_TEXTO FORNECIDO_
──────

Em resposta à pressão social, o presidente da Câmara dos Deputados, Hugo Motta (Republicanos/PB), afirmou que o Legislativo está mobilizado para tratar do tema com urgência. Segundo ele, há diversos projetos protocolados na Casa voltados à proteção digital de menores, e uma reunião com líderes partidários está marcada para definir quais propostas avançarão para votação. “Esse é um tema urgente, que toca no coração da nossa sociedade”, disse em suas redes sociais.
O governo federal também se posicionou sobre o assunto. Rui Costa, ministro da Casa Civil, anunciou a intenção de enviar ao Congresso um projeto de lei para regulamentar as redes sociais, atribuindo responsabilidade às plataformas digitais pela circulação de conteúdos criminosos.
O ministro criticou o papel das empresas, que, segundo ele, lucram com a disseminação de conteúdos prejudiciais à saúde mental e física de crianças, adolescentes e mulheres. “Não podem ganhar dinheiro facilitando o crime”, defendeu em entrevista à rádio Alvorada FM, da Bahia.
As denúncias trazidas por Felca ainda alertam para o perigo de predadores sexuais que atuam nos comentários das publicações, indicando links e canais em aplicativos para troca de material ilícito envolvendo menores.

──────

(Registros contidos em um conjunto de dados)

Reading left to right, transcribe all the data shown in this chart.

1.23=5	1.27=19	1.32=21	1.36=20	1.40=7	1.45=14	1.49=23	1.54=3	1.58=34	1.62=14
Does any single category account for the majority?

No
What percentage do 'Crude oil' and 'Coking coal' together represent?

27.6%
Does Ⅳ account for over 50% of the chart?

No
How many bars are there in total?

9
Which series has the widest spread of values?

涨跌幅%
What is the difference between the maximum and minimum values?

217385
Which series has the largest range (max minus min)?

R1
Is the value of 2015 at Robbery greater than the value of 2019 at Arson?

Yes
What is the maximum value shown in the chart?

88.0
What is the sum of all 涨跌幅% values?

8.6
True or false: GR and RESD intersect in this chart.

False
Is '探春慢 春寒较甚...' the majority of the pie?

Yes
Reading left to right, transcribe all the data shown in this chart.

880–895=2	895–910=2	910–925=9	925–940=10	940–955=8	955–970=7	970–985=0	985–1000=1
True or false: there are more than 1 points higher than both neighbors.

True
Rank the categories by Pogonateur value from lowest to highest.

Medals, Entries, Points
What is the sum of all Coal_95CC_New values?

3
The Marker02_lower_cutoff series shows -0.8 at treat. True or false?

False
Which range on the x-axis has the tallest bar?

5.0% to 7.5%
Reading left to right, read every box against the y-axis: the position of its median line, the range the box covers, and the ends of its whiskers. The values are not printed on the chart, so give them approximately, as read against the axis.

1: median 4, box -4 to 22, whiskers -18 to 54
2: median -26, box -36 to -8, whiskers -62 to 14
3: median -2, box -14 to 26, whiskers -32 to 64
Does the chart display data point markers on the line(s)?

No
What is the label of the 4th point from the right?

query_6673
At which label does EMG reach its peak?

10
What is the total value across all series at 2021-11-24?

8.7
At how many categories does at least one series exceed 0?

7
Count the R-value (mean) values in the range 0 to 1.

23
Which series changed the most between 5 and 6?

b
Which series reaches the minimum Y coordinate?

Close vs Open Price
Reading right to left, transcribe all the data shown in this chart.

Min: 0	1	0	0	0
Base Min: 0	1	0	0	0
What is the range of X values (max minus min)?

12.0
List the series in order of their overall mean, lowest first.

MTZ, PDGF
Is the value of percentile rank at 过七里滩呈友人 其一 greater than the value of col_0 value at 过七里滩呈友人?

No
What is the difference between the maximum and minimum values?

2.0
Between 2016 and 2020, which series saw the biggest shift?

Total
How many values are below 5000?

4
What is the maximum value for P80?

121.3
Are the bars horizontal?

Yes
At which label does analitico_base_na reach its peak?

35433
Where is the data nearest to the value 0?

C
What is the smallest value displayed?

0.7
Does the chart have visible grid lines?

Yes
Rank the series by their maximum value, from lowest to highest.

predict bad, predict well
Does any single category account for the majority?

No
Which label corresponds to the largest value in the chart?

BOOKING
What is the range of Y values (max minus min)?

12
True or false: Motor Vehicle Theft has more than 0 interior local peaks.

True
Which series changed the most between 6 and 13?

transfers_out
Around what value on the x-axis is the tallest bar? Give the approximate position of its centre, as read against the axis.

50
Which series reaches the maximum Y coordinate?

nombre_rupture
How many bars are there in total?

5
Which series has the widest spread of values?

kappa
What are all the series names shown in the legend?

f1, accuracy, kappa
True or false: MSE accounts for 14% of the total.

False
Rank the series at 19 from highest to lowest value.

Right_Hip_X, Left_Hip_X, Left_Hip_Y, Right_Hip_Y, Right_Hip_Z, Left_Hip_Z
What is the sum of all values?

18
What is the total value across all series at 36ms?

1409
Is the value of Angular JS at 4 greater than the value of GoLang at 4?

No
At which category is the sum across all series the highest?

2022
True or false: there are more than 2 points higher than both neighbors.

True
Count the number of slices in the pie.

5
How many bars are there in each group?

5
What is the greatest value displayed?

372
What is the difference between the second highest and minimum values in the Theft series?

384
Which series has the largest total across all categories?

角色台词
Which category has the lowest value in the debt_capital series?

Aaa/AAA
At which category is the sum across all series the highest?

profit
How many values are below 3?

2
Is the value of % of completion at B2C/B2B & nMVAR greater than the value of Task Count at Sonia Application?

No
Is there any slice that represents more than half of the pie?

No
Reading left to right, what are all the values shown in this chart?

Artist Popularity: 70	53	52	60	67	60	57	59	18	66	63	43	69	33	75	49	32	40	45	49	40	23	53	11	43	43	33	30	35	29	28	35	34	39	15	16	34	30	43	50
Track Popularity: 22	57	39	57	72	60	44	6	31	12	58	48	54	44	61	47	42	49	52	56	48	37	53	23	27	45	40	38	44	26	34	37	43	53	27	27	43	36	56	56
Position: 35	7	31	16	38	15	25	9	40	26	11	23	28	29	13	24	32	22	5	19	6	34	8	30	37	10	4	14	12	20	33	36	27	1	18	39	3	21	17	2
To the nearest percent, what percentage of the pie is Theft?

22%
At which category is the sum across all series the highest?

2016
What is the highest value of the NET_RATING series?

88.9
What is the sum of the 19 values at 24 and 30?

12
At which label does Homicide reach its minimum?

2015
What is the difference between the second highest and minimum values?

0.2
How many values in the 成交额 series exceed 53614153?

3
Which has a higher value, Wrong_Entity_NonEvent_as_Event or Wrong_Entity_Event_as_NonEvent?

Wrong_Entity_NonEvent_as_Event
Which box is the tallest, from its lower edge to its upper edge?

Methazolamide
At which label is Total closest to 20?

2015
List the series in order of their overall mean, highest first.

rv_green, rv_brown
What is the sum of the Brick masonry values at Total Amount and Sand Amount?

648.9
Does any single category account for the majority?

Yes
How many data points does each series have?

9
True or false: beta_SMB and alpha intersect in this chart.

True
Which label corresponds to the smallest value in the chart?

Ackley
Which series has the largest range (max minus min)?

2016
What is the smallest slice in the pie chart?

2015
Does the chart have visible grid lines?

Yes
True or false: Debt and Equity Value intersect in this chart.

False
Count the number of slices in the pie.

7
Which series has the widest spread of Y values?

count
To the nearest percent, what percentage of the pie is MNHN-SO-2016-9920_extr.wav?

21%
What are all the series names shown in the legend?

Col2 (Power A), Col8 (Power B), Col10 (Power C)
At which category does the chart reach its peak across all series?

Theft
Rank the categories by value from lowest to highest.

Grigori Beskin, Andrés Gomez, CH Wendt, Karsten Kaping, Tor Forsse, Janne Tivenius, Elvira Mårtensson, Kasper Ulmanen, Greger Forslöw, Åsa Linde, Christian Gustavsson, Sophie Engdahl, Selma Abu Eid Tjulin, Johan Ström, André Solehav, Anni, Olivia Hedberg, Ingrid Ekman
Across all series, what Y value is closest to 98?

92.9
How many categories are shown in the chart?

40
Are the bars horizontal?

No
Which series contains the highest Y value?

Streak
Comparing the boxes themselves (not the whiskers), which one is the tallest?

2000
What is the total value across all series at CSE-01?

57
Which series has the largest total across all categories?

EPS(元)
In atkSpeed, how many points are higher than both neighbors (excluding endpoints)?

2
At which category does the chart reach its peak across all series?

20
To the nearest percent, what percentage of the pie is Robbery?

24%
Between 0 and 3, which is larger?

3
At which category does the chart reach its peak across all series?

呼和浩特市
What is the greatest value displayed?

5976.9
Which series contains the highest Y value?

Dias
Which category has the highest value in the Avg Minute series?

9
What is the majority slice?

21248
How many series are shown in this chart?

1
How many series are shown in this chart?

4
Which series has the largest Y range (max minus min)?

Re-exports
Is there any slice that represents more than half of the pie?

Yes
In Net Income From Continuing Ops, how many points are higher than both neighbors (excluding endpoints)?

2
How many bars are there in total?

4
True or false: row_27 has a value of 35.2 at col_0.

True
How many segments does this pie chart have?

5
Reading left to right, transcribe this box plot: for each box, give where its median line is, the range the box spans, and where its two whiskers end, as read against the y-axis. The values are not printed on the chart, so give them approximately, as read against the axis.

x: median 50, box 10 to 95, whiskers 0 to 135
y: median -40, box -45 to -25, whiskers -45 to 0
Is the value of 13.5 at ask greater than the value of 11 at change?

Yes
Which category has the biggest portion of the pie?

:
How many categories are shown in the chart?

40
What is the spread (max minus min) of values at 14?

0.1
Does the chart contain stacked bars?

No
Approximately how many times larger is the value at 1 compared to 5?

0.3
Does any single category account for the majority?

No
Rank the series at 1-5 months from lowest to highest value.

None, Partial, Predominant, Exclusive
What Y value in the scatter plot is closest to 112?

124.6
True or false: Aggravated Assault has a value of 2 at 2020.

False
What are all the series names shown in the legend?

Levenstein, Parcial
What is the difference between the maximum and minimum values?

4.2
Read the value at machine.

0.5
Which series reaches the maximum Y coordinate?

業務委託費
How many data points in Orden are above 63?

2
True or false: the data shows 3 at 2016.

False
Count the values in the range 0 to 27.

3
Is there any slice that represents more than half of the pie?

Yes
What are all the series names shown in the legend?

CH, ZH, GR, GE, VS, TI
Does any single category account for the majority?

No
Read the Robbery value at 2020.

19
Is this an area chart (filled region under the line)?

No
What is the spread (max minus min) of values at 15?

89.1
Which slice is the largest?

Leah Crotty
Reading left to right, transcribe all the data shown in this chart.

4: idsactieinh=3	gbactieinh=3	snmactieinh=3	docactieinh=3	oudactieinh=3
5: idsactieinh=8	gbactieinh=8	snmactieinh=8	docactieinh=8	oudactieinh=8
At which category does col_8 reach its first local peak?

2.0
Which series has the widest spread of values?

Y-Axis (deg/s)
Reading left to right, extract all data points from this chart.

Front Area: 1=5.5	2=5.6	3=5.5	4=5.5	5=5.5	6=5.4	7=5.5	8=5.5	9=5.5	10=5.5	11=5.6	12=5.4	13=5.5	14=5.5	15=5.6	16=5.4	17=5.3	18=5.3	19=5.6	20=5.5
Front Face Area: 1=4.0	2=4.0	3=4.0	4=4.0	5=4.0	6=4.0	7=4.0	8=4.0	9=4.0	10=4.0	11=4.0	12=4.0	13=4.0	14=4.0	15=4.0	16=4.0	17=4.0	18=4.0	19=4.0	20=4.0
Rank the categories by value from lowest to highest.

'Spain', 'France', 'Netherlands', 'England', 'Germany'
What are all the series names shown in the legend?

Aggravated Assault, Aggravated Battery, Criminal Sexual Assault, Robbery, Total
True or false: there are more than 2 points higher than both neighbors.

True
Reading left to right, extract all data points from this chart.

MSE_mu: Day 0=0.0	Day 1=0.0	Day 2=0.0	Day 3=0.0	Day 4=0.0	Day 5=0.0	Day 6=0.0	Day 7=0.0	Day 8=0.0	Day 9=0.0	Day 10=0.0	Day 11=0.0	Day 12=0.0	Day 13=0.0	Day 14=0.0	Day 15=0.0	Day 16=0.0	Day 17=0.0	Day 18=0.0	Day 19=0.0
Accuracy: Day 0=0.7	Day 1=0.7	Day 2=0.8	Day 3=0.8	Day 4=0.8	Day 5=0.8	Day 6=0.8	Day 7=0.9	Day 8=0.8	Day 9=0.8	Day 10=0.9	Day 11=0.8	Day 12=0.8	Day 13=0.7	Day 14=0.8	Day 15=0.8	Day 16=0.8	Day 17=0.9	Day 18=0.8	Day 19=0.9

──────

_LISTA DE TAREFAS_
A - Segundo o texto fornecido, quem ocupa o cargo de ministro da Casa Civil?
B - Liste todas as pessoas mencionadas pelo nome no texto fornecido.
C - Reescreva de forma mais breve o parágrafo do texto fornecido que começa com "O governo federal também se posicionou", mantendo os fatos principais.

_RESULTADOS DAS TAREFAS_
A - Rui Costa.

B - Hugo Motta, Rui Costa e Felca.

C - O ministro da Casa Civil, Rui Costa, anunciou que o governo federal pretende enviar ao Congresso um projeto de lei para regulamentar as redes sociais e responsabilizar as plataformas digitais pela circulação de conteúdos criminosos.